Die Wirtschaft jubelt, doch der SPÖ droht ein schwer zu ertragendes Vakuum.

Im ÖVP-Wirtschaftsbund gibt's derzeit bekanntlich eher weniger zu lachen. Registrierkassenpflicht, Mehrwertsteuererhöhungen – die Liste der Belastungen für die Wirtschaft ist lang, die Stimmung kurz vor dem Gefrierpunkt. Da klammert man sich an wirklich jeden Strohhalm, der auch nur ansatzweise erfreuliche Perspektiven verspricht.
Ein probater Stimmungsaufheller wurde gefunden. In der Person des Werner Muhm. Das neue Mantra in der Wirtschaft lautet: nur mehr drei Monate. Dann geht er in Pension.

Lang wurde darauf gewartet. Werner Muhm wird Anfang April 66 Jahre alt. Und er ist eine kleine Ewigkeit bei der Arbeiterkammer beschäftigt. Dorthin gelangte er gleich nach seinem Studium an der Hochschule für Welthandel.

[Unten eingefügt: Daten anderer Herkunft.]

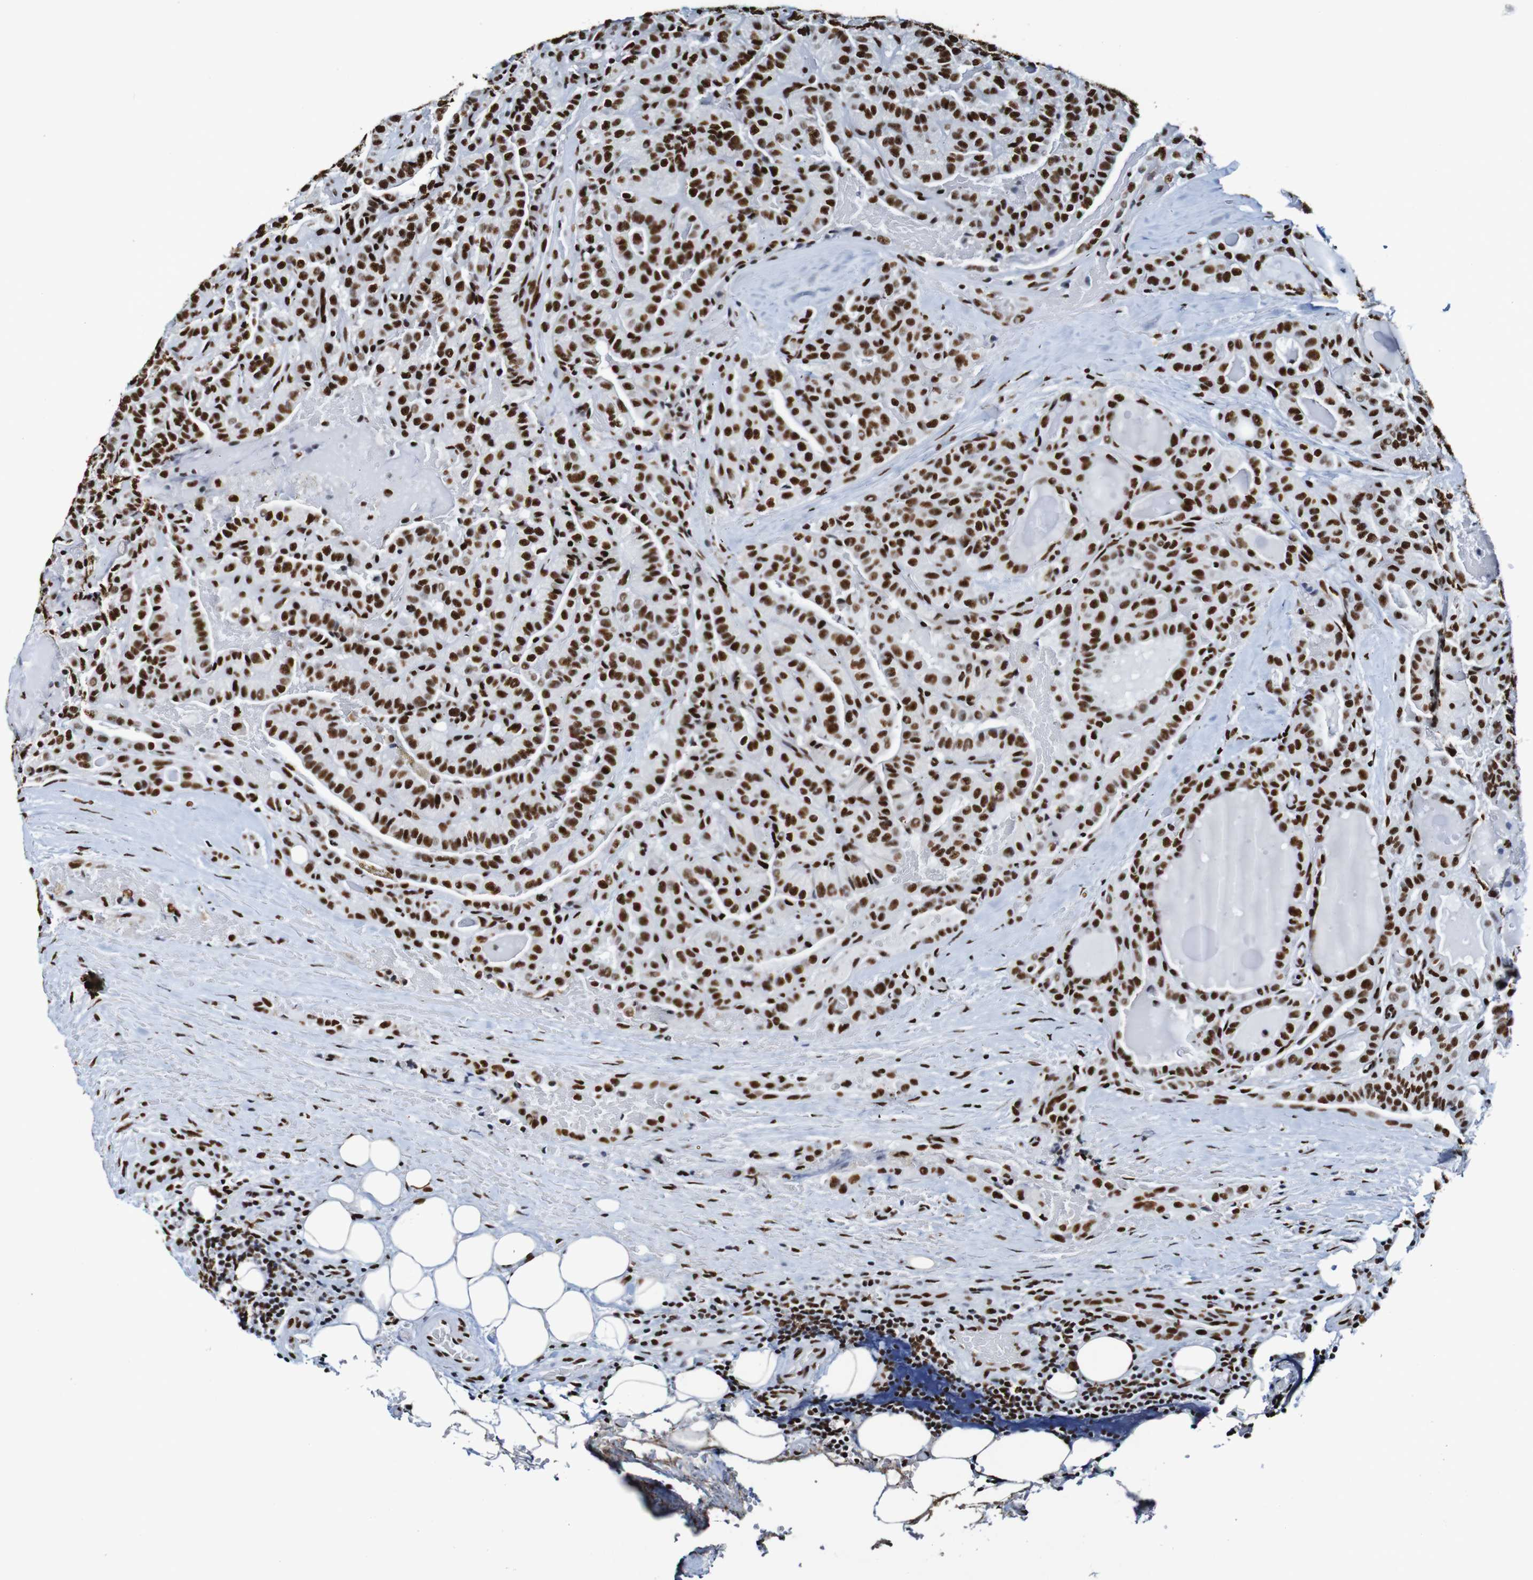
{"staining": {"intensity": "strong", "quantity": ">75%", "location": "nuclear"}, "tissue": "head and neck cancer", "cell_type": "Tumor cells", "image_type": "cancer", "snomed": [{"axis": "morphology", "description": "Squamous cell carcinoma, NOS"}, {"axis": "topography", "description": "Oral tissue"}, {"axis": "topography", "description": "Head-Neck"}], "caption": "Human head and neck squamous cell carcinoma stained with a protein marker demonstrates strong staining in tumor cells.", "gene": "SRSF3", "patient": {"sex": "female", "age": 50}}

Seit 2001 ist er Direktor der Arbeiterkammer Wien. „Werner Muhm kennt nichts anderes als den Kampf für soziale Gerechtigkeit“, schrieb der „Trend“ vor Jahren.
Ganz schön euphemistisch. Man könnte auch so formulieren: Werner Muhm ist hierzulande so etwas wie ein linkes Bollwerk. Wenn die ÖVP wie so oft beim Regierungspartner SPÖ auf Granit beißt, kann man getrost davon ausgehen: Da steckt Werner Muhm dahinter. Sei es im Zuge der Steuerreform, der eher mickrig geratenen Pensionsreform, beim Streit über die Bankenabgabe.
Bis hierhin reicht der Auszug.